## Work instructions
Render the records below as a numbered list, starting at the line that contains "family: Furnariidae" and ending at the last line of the records. Include only those lines and leave out any blank lines.

[Stored data entries]
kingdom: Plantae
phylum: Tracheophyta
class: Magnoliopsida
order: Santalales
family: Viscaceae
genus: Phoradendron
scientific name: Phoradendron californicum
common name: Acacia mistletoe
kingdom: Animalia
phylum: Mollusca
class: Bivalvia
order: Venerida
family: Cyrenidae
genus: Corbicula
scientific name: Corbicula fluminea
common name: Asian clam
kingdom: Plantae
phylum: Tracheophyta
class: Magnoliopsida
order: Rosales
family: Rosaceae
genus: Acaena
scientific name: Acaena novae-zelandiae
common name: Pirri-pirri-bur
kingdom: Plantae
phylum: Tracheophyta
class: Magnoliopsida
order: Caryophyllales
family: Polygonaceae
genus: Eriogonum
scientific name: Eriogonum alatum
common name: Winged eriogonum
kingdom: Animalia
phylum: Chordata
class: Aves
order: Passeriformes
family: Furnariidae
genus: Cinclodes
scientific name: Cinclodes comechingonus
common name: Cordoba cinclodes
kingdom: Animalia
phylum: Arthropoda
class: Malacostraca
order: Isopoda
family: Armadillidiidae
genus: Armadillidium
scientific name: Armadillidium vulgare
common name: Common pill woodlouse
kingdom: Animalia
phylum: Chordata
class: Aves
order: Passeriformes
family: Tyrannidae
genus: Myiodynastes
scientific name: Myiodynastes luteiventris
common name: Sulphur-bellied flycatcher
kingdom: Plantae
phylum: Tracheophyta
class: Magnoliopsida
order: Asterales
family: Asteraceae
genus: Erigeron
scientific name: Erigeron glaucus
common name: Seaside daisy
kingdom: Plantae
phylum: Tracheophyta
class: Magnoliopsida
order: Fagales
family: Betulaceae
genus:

## Solution to the problem
1. family: Furnariidae
2. genus: Cinclodes
3. scientific name: Cinclodes comechingonus
4. common name: Cordoba cinclodes
5. kingdom: Animalia
6. phylum: Arthropoda
7. class: Malacostraca
8. order: Isopoda
9. family: Armadillidiidae
10. genus: Armadillidium
11. scientific name: Armadillidium vulgare
12. common name: Common pill woodlouse
13. kingdom: Animalia
14. phylum: Chordata
15. class: Aves
16. order: Passeriformes
17. family: Tyrannidae
18. genus: Myiodynastes
19. scientific name: Myiodynastes luteiventris
20. common name: Sulphur-bellied flycatcher
21. kingdom: Plantae
22. phylum: Tracheophyta
23. class: Magnoliopsida
24. order: Asterales
25. family: Asteraceae
26. genus: Erigeron
27. scientific name: Erigeron glaucus
28. common name: Seaside daisy
29. kingdom: Plantae
30. phylum: Tracheophyta
31. class: Magnoliopsida
32. order: Fagales
33. family: Betulaceae
34. genus:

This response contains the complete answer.